グラフ
過疎地但馬の医療確保に努める—1市9町からなる一部事務組合立公立豊岡病院
pp.281-286
発行日 1983年4月1日
Published Date 1983/4/1
DOI https://doi.org/10.11477/mf.1541207986
- 有料閲覧
- 文献概要
- 1ページ目
京都,大阪,神戸など京阪神の主要都市からは,いずれも特急で2時間半以上を要し,兵庫県の北海道とも言われる但馬地区は,日本海に面する山間部の多い過疎地であり,へき地と指定される地域数か所も含んでいる.現在人口10万人,若者は産業の少ないこの土地から都会へ出ていくことを反映して,65歳以上の高齢者が,既に10年後に予測される我が国の老齢人口14%に達している.

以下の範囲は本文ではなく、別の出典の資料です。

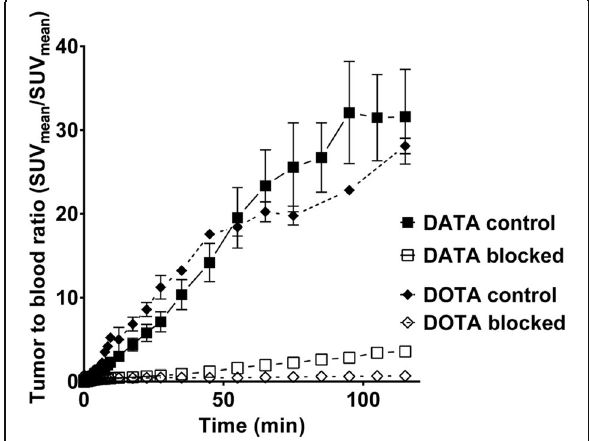
Fig. 4 Tumour-to-blood ratios of [ 68 Ga]Ga-DATA-TOC and [ 68 Ga]Ga- DOTA-TOC calculated from dynamic PET studies with two animals per group (values are mean ±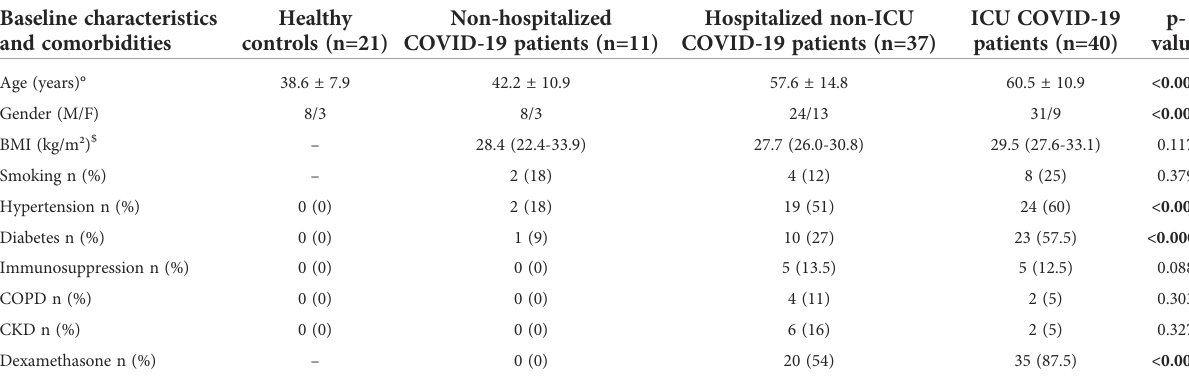
TABLE 1 Baseline characteristics and comorbidities.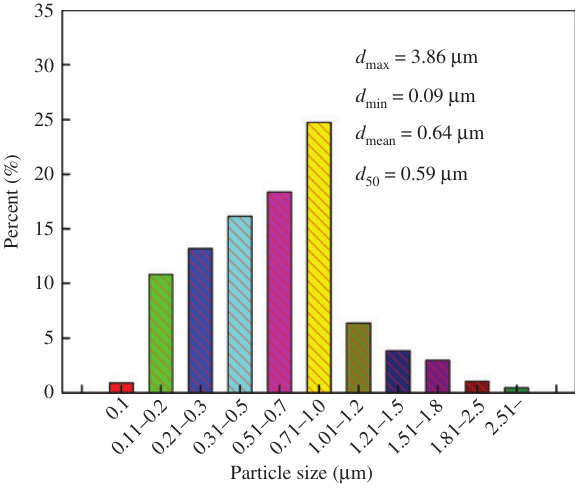
Figure 4: The particle size distribution of the prepared CeO by ultrasonic spray pyrolysis of CeCl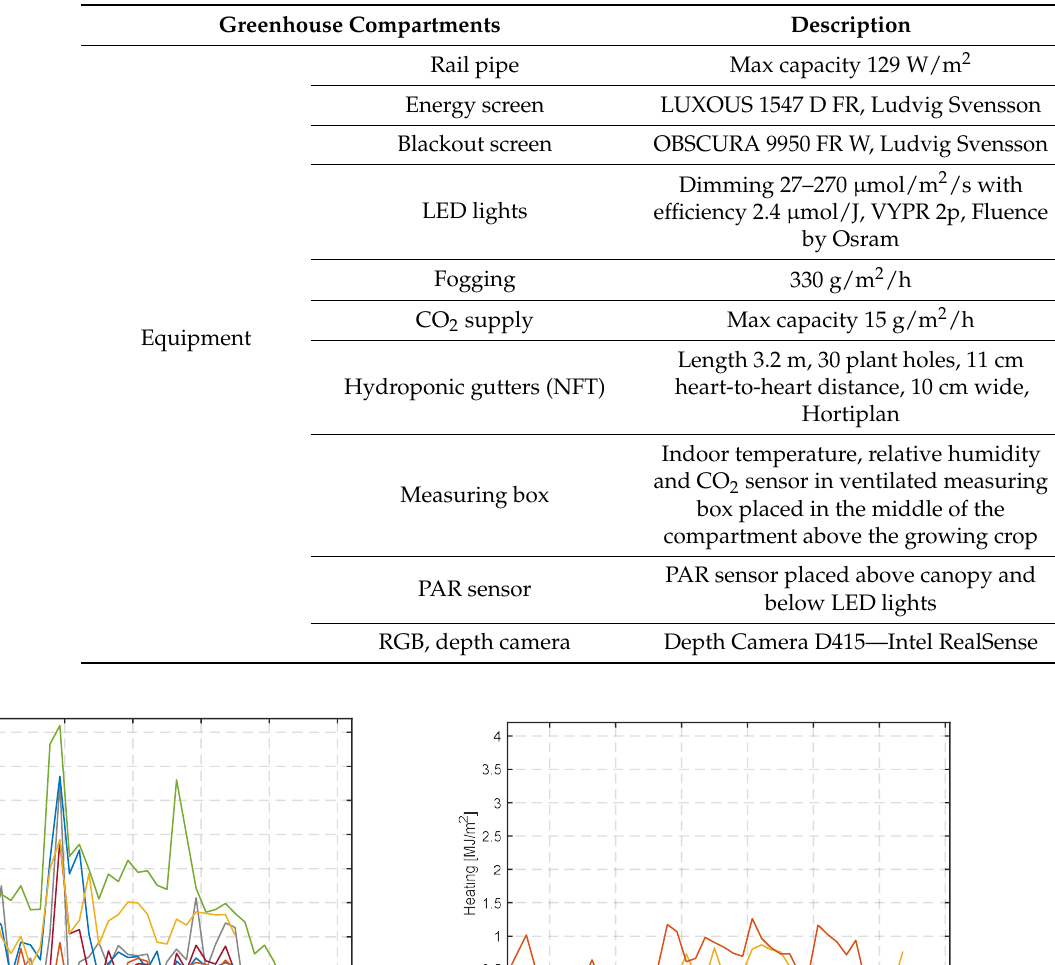
Table A2. Actuators and defaul sensors installed in all the greenhouse compartments during the growing cycles and description of the installed equipment.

この過疎と高齢化の進む但馬の中核病院が公立豊岡病院である.歴史は古く,明治4年医療に恵まれない山陰地域に医療を施すことを目的に豊岡県医局として開設され,その後,一部事務組合立となり現在に至っている.構成市町は1市9町,病院組合傘下には5病院1,010床を有する.ところで,この数字は,この地域には他の公的病院が全く作られなかったため,自己増殖せざるを得なかったことを意味していると言っていい.そのため,唯一の公的総合病院として,組合傘下5病院の中核を成す公立豊岡病院は,この但馬地区でほとんどの医療を完結せねばならないという地域特性を受けて,地域の最終病院の役割を果たしている.